Così avviene nelle repubbliche medievali italiane, che sempre ossessionate dalle fazioni (i Montecchi, i Capuleti...) studiano ogni sorta di contromisura, a cominciare dal podestà straniero. In sostanza, l’estrazione testimonia di un insuccesso, di un limite della politica, quando la società politica non è immediatamente in grado di esercitare una scelta virtuosa, di eleggere in base a merito e competenze: i meccanismi della scelta non funzionano, e ci si appella al caso.

Se ne trova traccia anche oggi, ad esempio in certe fasi dei concorsi universitari – procedura tra quelle che più godono di orrida fama, un giorno sarebbe da capire perché. L’idea è ancora quella di contrastare le “cricche” accademiche; e poiché, proprio per la natura delle selezioni non tutti gli “eguali” del corpo sono parimenti degni, allora si combinano i due criteri: la commissione è estratta a sorte tra quanti sono stati prima eletti, oppure, simmetricamente, è eletta, ma tra alcuni soggetti scelti dalla sorte.

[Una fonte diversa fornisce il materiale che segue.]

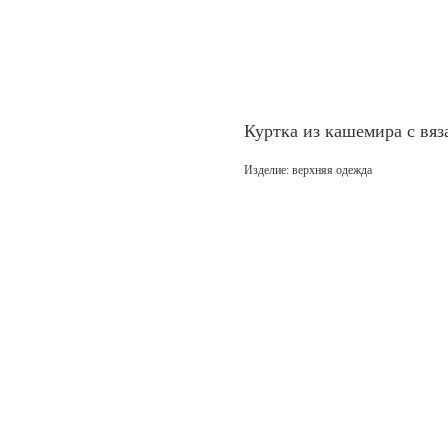
Куртка из кашемира с вя
Изделие: верхняя одежда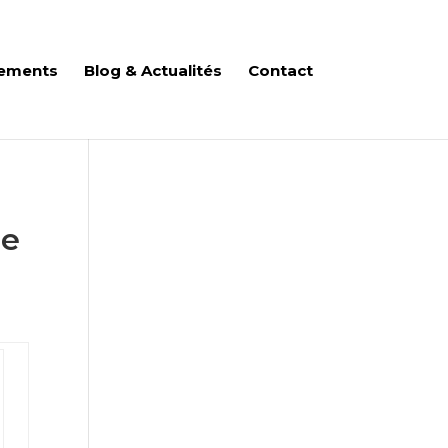
ements
Blog & Actualités
Contact
le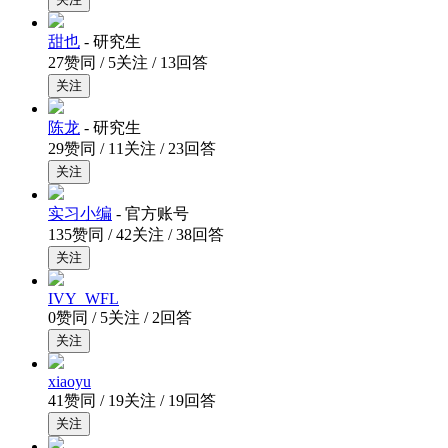
甜也
- 研究生
27赞同 / 5关注 / 13回答
关注
陈龙
- 研究生
29赞同 / 11关注 / 23回答
关注
实习小编
- 官方账号
135赞同 / 42关注 / 38回答
关注
IVY_WFL
0赞同 / 5关注 / 2回答
关注
xiaoyu
41赞同 / 19关注 / 19回答
关注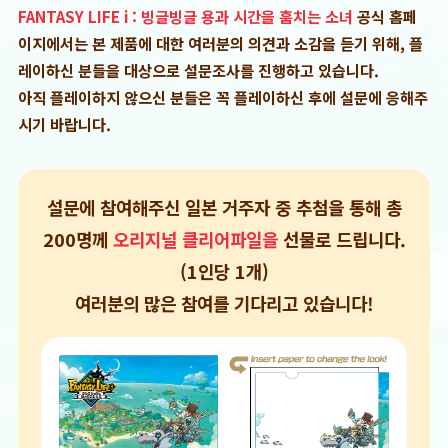
FANTASY LIFE i : 빙글빙글 용과 시간을 훔치는 소녀
공식 홈페
이지에서는 본 제품에 대한 여러분의 의견과 소감을 듣기 위해, 플
레이하신 분들을 대상으로 설문조사를 진행하고 있습니다.
아직 플레이하지 않으신 분들은 꼭 플레이하신 후에 설문에 응해주
시기 바랍니다.
설문에 참여해주신 일본 거주자 중 추첨을 통해 총
200명께
오리지널 클리어파일을
선물로 드립니다.
(1인당 1개)
여러분의 많은 참여를 기다리고 있습니다!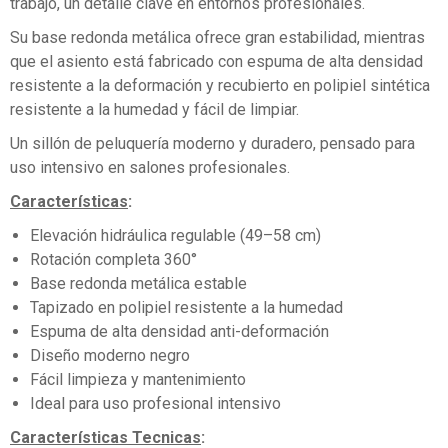
trabajo, un detalle clave en entornos profesionales.
Su base redonda metálica ofrece gran estabilidad, mientras
que el asiento está fabricado con espuma de alta densidad
resistente a la deformación y recubierto en polipiel sintética
resistente a la humedad y fácil de limpiar.
Un sillón de peluquería moderno y duradero, pensado para
uso intensivo en salones profesionales.
Características
:
Elevación hidráulica regulable (49–58 cm)
Rotación completa 360°
Base redonda metálica estable
Tapizado en polipiel resistente a la humedad
Espuma de alta densidad anti-deformación
Diseño moderno negro
Fácil limpieza y mantenimiento
Ideal para uso profesional intensivo
Características Tecnicas
: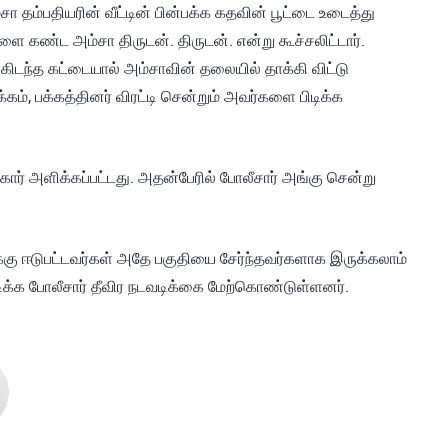
 தம்பதியரின் வீட்டின் பின்பக்க கதவின் பூட்டை உடைத்து
ை கண்ட அம்சா திருடன். திருடன். என்று கூச்சலிட்டார்.
கிடந்த கட்டையால் அம்சாவின் தலையில் தாக்கி விட்டு
கம், பக்கத்தினர் விரட்டி சென்றும் அவர்களை பிடிக்க
 புகார் அளிக்கப்பட்டது. அதன்பேரில் போலீசார் அங்கு சென்று
க்கு ஈடுபட்டவர்கள் அதே பகுதியை சேர்ந்தவர்களாக இருக்கலாம்
டிக்க போலீசார் தீவிர நடவடிக்கை மேற்கொண்டுள்ளனர்.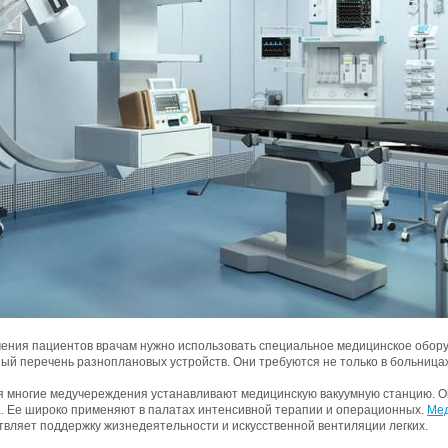
чения пациентов врачам нужно использовать специальное медицинское обору
й перечень разноплановых устройств. Они требуются не только в больницах,
я многие медучереждения устанавливают медицинскую вакуумную станцию. Он
а. Ее широко применяют в палатах интенсивной терапии и операционных.
Мед
твляет поддержку жизнедеятельности и искусственной вентиляции легких.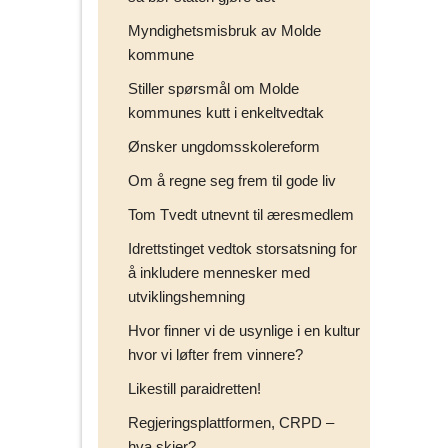
Myndighetsmisbruk av Molde
kommune
Stiller spørsmål om Molde
kommunes kutt i enkeltvedtak
Ønsker ungdomsskolereform
Om å regne seg frem til gode liv
Tom Tvedt utnevnt til æresmedlem
Idrettstinget vedtok storsatsning for
å inkludere mennesker med
utviklingshemning
Hvor finner vi de usynlige i en kultur
hvor vi løfter frem vinnere?
Likestill paraidretten!
Regjeringsplattformen, CRPD –
hva skjer?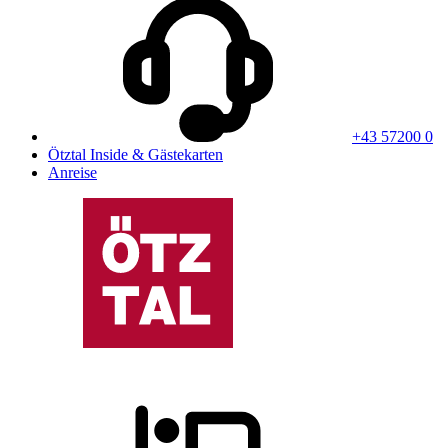
+43 57200 0
Ötztal Inside & Gästekarten
Anreise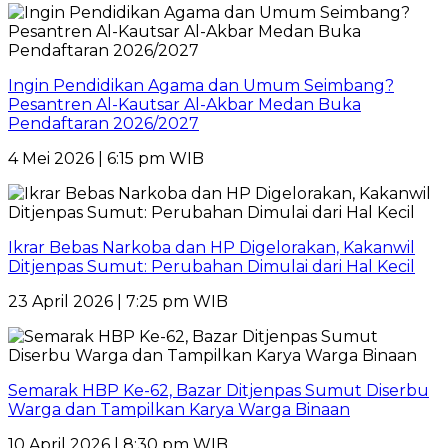
Ingin Pendidikan Agama dan Umum Seimbang?
Pesantren Al-Kautsar Al-Akbar Medan Buka
Pendaftaran 2026/2027
4 Mei 2026 | 6:15 pm WIB
Ikrar Bebas Narkoba dan HP Digelorakan, Kakanwil
Ditjenpas Sumut: Perubahan Dimulai dari Hal Kecil
23 April 2026 | 7:25 pm WIB
Semarak HBP Ke-62, Bazar Ditjenpas Sumut Diserbu
Warga dan Tampilkan Karya Warga Binaan
10 April 2026 | 8:30 pm WIB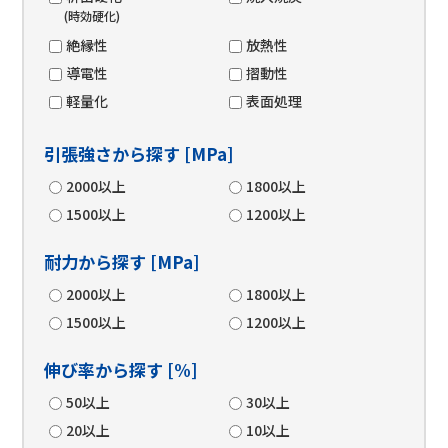
(時効硬化)
絶縁性
放熱性
導電性
摺動性
軽量化
表面処理
引張強さから探す [MPa]
2000以上
1800以上
1500以上
1200以上
耐力から探す [MPa]
2000以上
1800以上
1500以上
1200以上
伸び率から探す [%]
50以上
30以上
20以上
10以上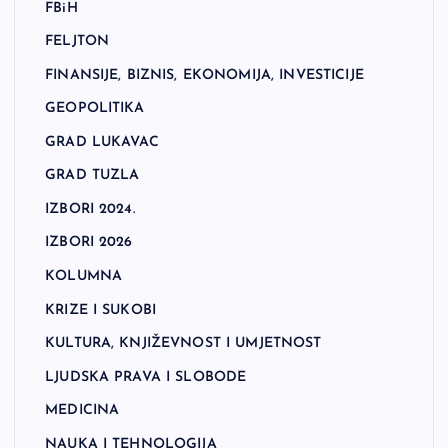
FBiH
FELJTON
FINANSIJE, BIZNIS, EKONOMIJA, INVESTICIJE
GEOPOLITIKA
GRAD LUKAVAC
GRAD TUZLA
IZBORI 2024.
IZBORI 2026
KOLUMNA
KRIZE I SUKOBI
KULTURA, KNJIŽEVNOST I UMJETNOST
LJUDSKA PRAVA I SLOBODE
MEDICINA
NAUKA I TEHNOLOGIJA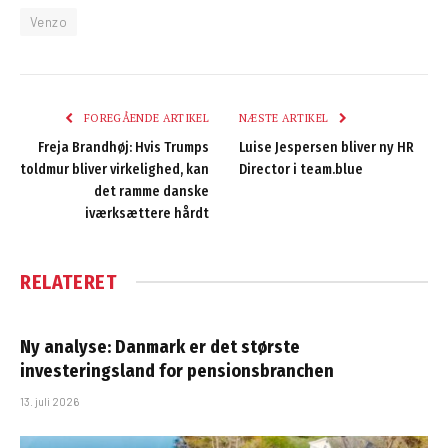
Venzo
FOREGÅENDE ARTIKEL
NÆSTE ARTIKEL
Freja Brandhøj: Hvis Trumps
Luise Jespersen bliver ny HR
toldmur bliver virkelighed, kan
Director i team.blue
det ramme danske
iværksættere hårdt
RELATERET
Ny analyse: Danmark er det største
investeringsland for pensionsbranchen
13. juli 2026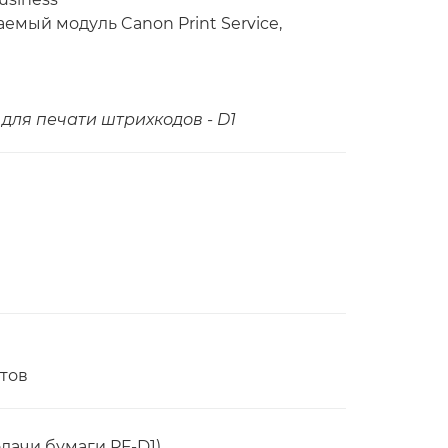
емый модуль Canon Print Service,
для печати штрихкодов - D1
тов
одачи бумаги PF-D1)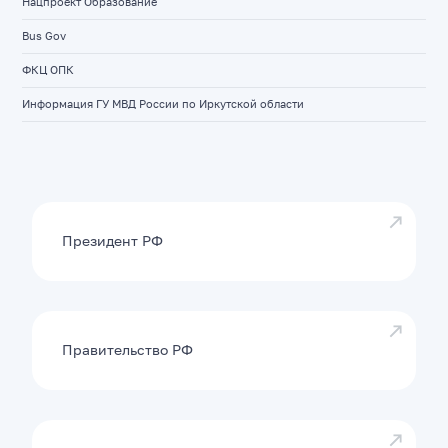
Нацпроект Образование
Bus Gov
ФКЦ ОПК
Информация ГУ МВД России по Иркутской области
Президент РФ
Правительство РФ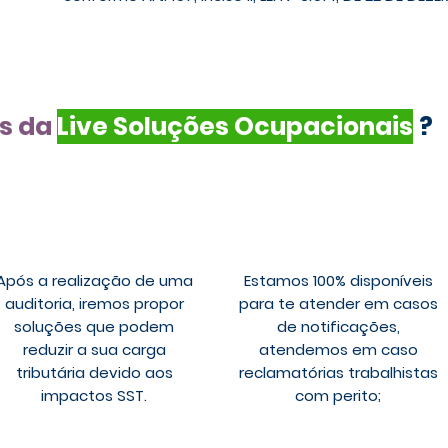
is da
Live Soluções Ocupacionais
?
Após a realização de uma
Estamos 100% disponíveis
auditoria, iremos propor
para te atender em casos
soluções que podem
de notificações,
reduzir a sua carga
atendemos em caso
tributária devido aos
reclamatórias trabalhistas
impactos SST.
com perito;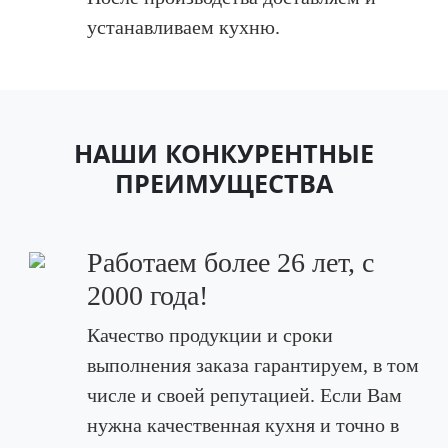
устанавливаем кухню.
НАШИ КОНКУРЕНТНЫЕ
ПРЕИМУЩЕСТВА
Работаем более 26 лет, с
2000 года!
Качество продукции и сроки
выполнения заказа гарантируем, в том
числе и своей репутацией. Если Вам
нужна качественная кухня и точно в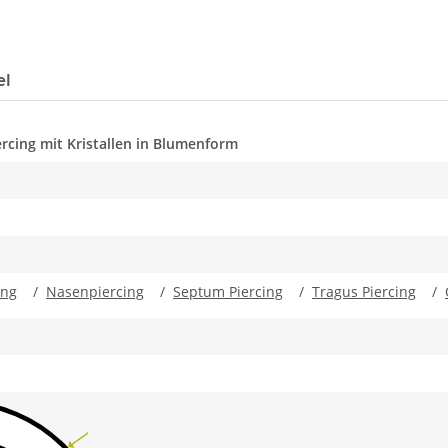
el
ercing mit Kristallen in Blumenform
ing
/
Nasenpiercing
/
Septum Piercing
/
Tragus Piercing
/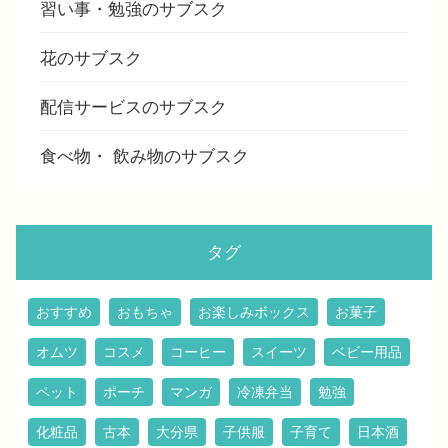
習い事・勉強のサブスク
花のサブスク
配信サービスのサブスク
食べ物・ 飲み物のサブスク
タグ
おすすめ
おもちゃ
お楽しみボックス
お菓子
オムツ
コスメ
コーヒー
スイーツ
ベビー用品
ペット
ポーチ
マンガ
冷凍弁当
勉強
化粧品
古本
大分県
子供服
子育て
日本酒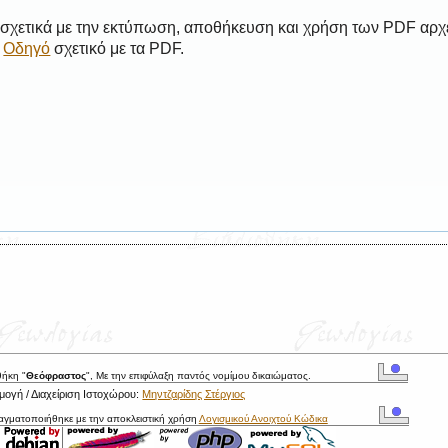
 σχετικά με την εκτύπωση, αποθήκευση και χρήση των PDF αρχ
ο
Οδηγό
σχετικό με τα PDF.
θήκη "
Θεόφραστος
", Με την επιφύλαξη παντός νομίμου δικαιώματος.
ογή / Διαχείριση Ιστοχώρου:
Μηντζαρίδης Στέργιος
ραγματοποιήθηκε με την αποκλειστική χρήση
Λογισμικού Ανοιχτού Κώδικα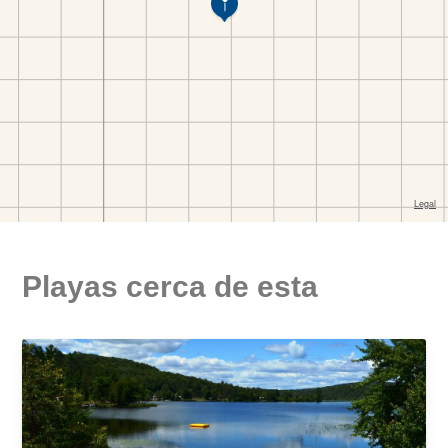
Playas cerca de esta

Il che ricorda il sistema adottato nella repubblica di Venezia per l’elezione del Gran consiglio: in quel caso, erano estratti a sorte i nomi di coloro che nominavano i candidati, i quali venivano poi votati subito dopo, senza che ci fosse il tempo di condurre “campagne elettorali”.

Se ben pensato (ma non sembra che oggi lo sia), può essere questo il caso della scelta dei membri del Csm, dove tanto si parla di indebolire le “correnti”, le cordate, gli accordi sotterranei.

Ma il sospetto per le pratiche oscure può coinvolgere l’intera attività politica in quanto tale. L’antipolitica accompagna la politica da sempre (fin dai greci?). I movimenti populisti contemporanei l’hanno solo depurata di ogni consapevolezza istituzionale, portandola al diapason della rozzezza. Allora si torna a parlare di sorteggio, eventualmente elettronico, “popolare”, “tra tutti i cittadini”.

Non sono mancate proposte simili; ad esempio nel 2013, all’apice del qualunquismo populista, c’è stato una specie di Casaleggio-Grillo belga, di cui un editore si è prestato a offrire i pensamenti, che spiegava al pubblico italiano «perché votare non è più democratico». 

Il pensiero di Spinelli

L’idea non è nuova. E vi si possono mescolare pulsioni assai diverse, che alla diffidenza per la politica di massa uniscono nostalgie elitarie. Può sorprendere, ma in fondo non dovrebbe, trovarne traccia anche nella cultura comunista, o finanche democratica.

Il federalista Altiero Spinelli – appunto un intellettuale ex-comunista –  nel 1948 scriveva: «Bisognerebbe diffondere il metodo del sorteggio fra un certo numero scelto di uomini, nonché quello delle elezioni indirette. Più si spezza l’elezione di massa, più si restituisce nobiltà alle istituzioni libere. E senza nobiltà esse non possono prosperare».

L’idea doveva circolare, se nel 1950 la ritroviamo per bocca di Ernesto Rossi, un altro azionista, la cui polemica verso il monopolio dei partiti era diretta verso il suffragio universale, «da sostituirsi da sistemi come “la cooptazione”, “gli esami da parte di commissioni di esperti”, “la nomina di coloro che hanno già ricoperto cariche importanti”, “la sorte”». Rossi giudicava quest’ultimo come il sistema «migliore di tutti».